[Supplied entries]
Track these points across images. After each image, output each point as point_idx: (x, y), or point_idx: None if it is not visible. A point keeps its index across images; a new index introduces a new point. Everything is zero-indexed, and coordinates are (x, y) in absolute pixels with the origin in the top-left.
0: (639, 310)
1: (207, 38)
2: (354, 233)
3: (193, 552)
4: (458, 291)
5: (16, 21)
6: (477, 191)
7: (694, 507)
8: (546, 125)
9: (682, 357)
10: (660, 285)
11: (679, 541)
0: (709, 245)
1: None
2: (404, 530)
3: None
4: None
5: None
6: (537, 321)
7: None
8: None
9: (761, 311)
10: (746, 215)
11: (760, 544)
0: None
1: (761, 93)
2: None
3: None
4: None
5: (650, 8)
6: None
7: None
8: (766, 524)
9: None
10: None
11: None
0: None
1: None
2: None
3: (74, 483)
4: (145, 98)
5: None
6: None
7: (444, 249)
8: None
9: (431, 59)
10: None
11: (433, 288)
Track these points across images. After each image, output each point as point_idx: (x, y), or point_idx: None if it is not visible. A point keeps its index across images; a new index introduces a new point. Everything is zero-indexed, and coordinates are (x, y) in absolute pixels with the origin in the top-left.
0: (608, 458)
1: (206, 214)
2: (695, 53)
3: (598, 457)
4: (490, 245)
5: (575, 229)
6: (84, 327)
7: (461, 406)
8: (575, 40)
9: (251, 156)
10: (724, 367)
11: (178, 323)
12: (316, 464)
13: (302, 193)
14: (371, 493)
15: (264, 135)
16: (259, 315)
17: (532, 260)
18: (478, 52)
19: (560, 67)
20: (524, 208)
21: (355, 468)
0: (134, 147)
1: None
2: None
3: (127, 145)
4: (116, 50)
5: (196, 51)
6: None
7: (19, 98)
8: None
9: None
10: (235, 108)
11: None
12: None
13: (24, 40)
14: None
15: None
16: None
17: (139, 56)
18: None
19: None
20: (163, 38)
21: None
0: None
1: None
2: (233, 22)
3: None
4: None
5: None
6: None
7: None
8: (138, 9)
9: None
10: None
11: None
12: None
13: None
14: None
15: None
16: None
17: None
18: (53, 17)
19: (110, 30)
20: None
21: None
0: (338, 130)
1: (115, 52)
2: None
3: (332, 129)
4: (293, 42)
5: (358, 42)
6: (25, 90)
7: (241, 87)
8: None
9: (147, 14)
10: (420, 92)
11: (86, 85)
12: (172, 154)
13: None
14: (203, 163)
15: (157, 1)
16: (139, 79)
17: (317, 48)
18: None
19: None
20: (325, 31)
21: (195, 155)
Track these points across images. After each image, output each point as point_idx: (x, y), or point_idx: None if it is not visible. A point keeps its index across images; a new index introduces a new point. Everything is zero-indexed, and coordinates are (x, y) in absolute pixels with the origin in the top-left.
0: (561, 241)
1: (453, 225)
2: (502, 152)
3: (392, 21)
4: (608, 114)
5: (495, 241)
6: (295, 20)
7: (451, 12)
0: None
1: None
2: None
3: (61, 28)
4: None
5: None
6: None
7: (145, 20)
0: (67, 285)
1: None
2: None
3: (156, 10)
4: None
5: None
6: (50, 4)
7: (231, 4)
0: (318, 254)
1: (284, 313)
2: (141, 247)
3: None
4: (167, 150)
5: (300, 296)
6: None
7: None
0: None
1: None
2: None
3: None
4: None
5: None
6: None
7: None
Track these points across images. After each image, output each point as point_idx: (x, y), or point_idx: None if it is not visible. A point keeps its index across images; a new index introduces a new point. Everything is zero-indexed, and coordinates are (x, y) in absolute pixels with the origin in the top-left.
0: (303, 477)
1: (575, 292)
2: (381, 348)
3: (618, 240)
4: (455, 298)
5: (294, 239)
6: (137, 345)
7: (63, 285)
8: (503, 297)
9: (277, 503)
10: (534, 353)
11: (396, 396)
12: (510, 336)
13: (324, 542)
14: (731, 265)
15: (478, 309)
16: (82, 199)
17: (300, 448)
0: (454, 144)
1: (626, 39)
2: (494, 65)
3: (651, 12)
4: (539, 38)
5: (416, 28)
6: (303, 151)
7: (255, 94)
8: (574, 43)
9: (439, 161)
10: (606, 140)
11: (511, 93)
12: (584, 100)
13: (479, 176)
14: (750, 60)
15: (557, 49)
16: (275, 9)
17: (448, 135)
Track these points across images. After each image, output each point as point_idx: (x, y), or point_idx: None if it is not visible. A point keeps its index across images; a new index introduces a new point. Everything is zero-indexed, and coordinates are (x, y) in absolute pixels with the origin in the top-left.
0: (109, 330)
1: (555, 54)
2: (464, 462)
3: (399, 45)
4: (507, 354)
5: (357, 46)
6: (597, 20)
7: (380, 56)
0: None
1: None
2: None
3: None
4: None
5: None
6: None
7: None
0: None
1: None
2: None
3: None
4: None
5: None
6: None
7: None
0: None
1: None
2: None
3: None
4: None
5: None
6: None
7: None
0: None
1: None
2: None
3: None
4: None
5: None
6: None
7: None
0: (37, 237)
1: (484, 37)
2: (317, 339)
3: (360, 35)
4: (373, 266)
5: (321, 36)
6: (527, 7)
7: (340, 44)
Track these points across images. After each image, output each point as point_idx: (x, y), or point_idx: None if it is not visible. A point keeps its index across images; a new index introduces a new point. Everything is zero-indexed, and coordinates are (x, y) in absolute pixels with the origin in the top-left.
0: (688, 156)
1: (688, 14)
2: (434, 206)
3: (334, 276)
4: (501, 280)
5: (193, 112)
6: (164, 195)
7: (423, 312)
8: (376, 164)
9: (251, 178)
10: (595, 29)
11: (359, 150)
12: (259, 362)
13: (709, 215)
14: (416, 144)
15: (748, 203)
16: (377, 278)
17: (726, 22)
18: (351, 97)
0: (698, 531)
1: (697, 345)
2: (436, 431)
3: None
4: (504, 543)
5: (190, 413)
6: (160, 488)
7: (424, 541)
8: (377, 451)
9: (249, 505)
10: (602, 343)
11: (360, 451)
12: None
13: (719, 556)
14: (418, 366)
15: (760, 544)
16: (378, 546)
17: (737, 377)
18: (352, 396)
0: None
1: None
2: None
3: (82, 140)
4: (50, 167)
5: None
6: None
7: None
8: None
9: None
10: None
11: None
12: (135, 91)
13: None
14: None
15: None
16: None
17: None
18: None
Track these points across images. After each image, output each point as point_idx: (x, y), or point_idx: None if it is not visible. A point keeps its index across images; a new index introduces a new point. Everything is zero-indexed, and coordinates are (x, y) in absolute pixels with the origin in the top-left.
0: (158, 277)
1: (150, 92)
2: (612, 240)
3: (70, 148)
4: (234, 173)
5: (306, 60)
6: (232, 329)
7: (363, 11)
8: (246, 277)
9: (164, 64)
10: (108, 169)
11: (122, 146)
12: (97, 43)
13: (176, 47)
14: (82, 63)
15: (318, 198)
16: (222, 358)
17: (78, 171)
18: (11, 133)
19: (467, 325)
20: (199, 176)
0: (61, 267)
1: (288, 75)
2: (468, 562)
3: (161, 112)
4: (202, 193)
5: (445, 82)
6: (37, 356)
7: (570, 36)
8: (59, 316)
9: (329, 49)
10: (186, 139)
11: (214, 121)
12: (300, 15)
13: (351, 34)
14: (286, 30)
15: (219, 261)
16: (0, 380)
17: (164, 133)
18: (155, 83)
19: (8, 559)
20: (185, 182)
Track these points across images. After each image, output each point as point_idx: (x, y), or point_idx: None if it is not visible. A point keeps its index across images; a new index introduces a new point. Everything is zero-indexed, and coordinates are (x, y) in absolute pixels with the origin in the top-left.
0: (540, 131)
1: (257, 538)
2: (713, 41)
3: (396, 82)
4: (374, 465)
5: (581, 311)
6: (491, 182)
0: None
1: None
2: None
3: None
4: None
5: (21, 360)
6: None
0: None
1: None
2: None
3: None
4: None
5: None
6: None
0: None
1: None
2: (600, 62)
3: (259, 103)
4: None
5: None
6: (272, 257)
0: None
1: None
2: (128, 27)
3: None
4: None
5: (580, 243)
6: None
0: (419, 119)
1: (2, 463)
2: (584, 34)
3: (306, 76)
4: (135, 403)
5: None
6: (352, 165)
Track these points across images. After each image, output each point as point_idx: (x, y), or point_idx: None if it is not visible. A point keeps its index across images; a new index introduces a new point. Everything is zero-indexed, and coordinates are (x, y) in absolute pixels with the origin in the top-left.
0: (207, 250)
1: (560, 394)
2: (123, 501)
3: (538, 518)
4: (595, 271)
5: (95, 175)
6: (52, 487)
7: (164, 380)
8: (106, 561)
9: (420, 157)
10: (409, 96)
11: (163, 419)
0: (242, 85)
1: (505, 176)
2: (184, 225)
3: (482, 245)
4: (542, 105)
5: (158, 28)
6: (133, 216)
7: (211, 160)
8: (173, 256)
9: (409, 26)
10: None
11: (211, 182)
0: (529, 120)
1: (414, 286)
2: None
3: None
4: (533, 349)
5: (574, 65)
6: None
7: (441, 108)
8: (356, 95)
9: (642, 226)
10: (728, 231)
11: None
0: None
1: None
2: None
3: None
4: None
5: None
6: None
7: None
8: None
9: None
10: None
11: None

[To do] Repeat the rows from the start through the line containing "11: (433, 288)", inclusive, renaming "point_idx" to "point_id" and leaving everything else unchanged.

[Result of the exercise]
Track these points across images. After each image, output each point as point_id: (x, y), or point_id: None if it is not visible. A point keeps its index across images; a new index introduces a new point. Everything is zero-indexed, and coordinates are (x, y) in absolute pixels with the origin in the top-left.
0: (639, 310)
1: (207, 38)
2: (354, 233)
3: (193, 552)
4: (458, 291)
5: (16, 21)
6: (477, 191)
7: (694, 507)
8: (546, 125)
9: (682, 357)
10: (660, 285)
11: (679, 541)
0: (709, 245)
1: None
2: (404, 530)
3: None
4: None
5: None
6: (537, 321)
7: None
8: None
9: (761, 311)
10: (746, 215)
11: (760, 544)
0: None
1: (761, 93)
2: None
3: None
4: None
5: (650, 8)
6: None
7: None
8: (766, 524)
9: None
10: None
11: None
0: None
1: None
2: None
3: (74, 483)
4: (145, 98)
5: None
6: None
7: (444, 249)
8: None
9: (431, 59)
10: None
11: (433, 288)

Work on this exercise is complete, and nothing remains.